[Records in a dataset]

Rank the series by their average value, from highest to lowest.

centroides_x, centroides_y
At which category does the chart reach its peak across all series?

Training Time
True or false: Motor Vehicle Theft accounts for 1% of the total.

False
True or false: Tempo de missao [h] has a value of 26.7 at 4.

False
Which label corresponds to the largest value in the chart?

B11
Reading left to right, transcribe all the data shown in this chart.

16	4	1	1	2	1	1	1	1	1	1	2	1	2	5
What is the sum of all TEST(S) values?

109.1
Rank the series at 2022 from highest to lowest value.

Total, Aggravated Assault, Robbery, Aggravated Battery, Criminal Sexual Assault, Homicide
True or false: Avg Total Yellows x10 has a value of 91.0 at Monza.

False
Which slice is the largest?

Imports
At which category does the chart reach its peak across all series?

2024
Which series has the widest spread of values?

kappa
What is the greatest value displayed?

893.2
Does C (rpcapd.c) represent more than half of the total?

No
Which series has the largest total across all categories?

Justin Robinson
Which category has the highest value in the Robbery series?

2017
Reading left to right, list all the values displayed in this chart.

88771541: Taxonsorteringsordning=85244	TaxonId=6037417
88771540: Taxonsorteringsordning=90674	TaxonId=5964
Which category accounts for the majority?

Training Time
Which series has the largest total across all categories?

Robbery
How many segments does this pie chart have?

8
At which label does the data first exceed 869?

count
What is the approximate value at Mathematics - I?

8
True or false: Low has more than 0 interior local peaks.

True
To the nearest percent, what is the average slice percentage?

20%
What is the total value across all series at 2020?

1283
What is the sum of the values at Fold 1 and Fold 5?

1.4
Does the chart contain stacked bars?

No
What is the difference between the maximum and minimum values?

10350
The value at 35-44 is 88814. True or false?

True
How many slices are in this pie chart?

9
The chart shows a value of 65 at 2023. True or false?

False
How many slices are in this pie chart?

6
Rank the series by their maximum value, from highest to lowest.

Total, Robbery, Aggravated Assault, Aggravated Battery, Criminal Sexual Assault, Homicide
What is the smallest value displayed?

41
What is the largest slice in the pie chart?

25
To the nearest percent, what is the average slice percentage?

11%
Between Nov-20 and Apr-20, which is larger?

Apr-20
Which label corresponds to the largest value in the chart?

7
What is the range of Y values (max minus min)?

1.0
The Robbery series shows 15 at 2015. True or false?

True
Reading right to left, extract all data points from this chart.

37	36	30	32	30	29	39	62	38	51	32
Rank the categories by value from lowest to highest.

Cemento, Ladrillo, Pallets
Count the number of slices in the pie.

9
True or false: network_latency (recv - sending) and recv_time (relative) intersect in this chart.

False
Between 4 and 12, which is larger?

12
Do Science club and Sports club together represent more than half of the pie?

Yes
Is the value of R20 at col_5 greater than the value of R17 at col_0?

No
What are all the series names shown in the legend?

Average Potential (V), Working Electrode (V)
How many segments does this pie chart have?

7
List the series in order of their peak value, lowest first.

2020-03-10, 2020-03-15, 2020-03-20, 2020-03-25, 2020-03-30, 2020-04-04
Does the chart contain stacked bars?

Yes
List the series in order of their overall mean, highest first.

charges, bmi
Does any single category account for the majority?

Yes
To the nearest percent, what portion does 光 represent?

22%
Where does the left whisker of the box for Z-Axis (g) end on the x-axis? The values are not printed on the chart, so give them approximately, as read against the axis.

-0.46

EXERCISE BRIEF:
Please copy all of the items above word for word.

SOLUTION FOR THIS EXERCISE:
Rank the series by their average value, from highest to lowest.

centroides_x, centroides_y
At which category does the chart reach its peak across all series?

Training Time
True or false: Motor Vehicle Theft accounts for 1% of the total.

False
True or false: Tempo de missao [h] has a value of 26.7 at 4.

False
Which label corresponds to the largest value in the chart?

B11
Reading left to right, transcribe all the data shown in this chart.

16	4	1	1	2	1	1	1	1	1	1	2	1	2	5
What is the sum of all TEST(S) values?

109.1
Rank the series at 2022 from highest to lowest value.

Total, Aggravated Assault, Robbery, Aggravated Battery, Criminal Sexual Assault, Homicide
True or false: Avg Total Yellows x10 has a value of 91.0 at Monza.

False
Which slice is the largest?

Imports
At which category does the chart reach its peak across all series?

2024
Which series has the widest spread of values?

kappa
What is the greatest value displayed?

893.2
Does C (rpcapd.c) represent more than half of the total?

No
Which series has the largest total across all categories?

Justin Robinson
Which category has the highest value in the Robbery series?

2017
Reading left to right, list all the values displayed in this chart.

88771541: Taxonsorteringsordning=85244	TaxonId=6037417
88771540: Taxonsorteringsordning=90674	TaxonId=5964
Which category accounts for the majority?

Training Time
Which series has the largest total across all categories?

Robbery
How many segments does this pie chart have?

8
At which label does the data first exceed 869?

count
What is the approximate value at Mathematics - I?

8
True or false: Low has more than 0 interior local peaks.

True
To the nearest percent, what is the average slice percentage?

20%
What is the total value across all series at 2020?

1283
What is the sum of the values at Fold 1 and Fold 5?

1.4
Does the chart contain stacked bars?

No
What is the difference between the maximum and minimum values?

10350
The value at 35-44 is 88814. True or false?

True
How many slices are in this pie chart?

9
The chart shows a value of 65 at 2023. True or false?

False
How many slices are in this pie chart?

6
Rank the series by their maximum value, from highest to lowest.

Total, Robbery, Aggravated Assault, Aggravated Battery, Criminal Sexual Assault, Homicide
What is the smallest value displayed?

41
What is the largest slice in the pie chart?

25
To the nearest percent, what is the average slice percentage?

11%
Between Nov-20 and Apr-20, which is larger?

Apr-20
Which label corresponds to the largest value in the chart?

7
What is the range of Y values (max minus min)?

1.0
The Robbery series shows 15 at 2015. True or false?

True
Reading right to left, extract all data points from this chart.

37	36	30	32	30	29	39	62	38	51	32
Rank the categories by value from lowest to highest.

Cemento, Ladrillo, Pallets
Count the number of slices in the pie.

9
True or false: network_latency (recv - sending) and recv_time (relative) intersect in this chart.

False
Between 4 and 12, which is larger?

12
Do Science club and Sports club together represent more than half of the pie?

Yes
Is the value of R20 at col_5 greater than the value of R17 at col_0?

No
What are all the series names shown in the legend?

Average Potential (V), Working Electrode (V)
How many segments does this pie chart have?

7
List the series in order of their peak value, lowest first.

2020-03-10, 2020-03-15, 2020-03-20, 2020-03-25, 2020-03-30, 2020-04-04
Does the chart contain stacked bars?

Yes
List the series in order of their overall mean, highest first.

charges, bmi
Does any single category account for the majority?

Yes
To the nearest percent, what portion does 光 represent?

22%
Where does the left whisker of the box for Z-Axis (g) end on the x-axis? The values are not printed on the chart, so give them approximately, as read against the axis.

-0.46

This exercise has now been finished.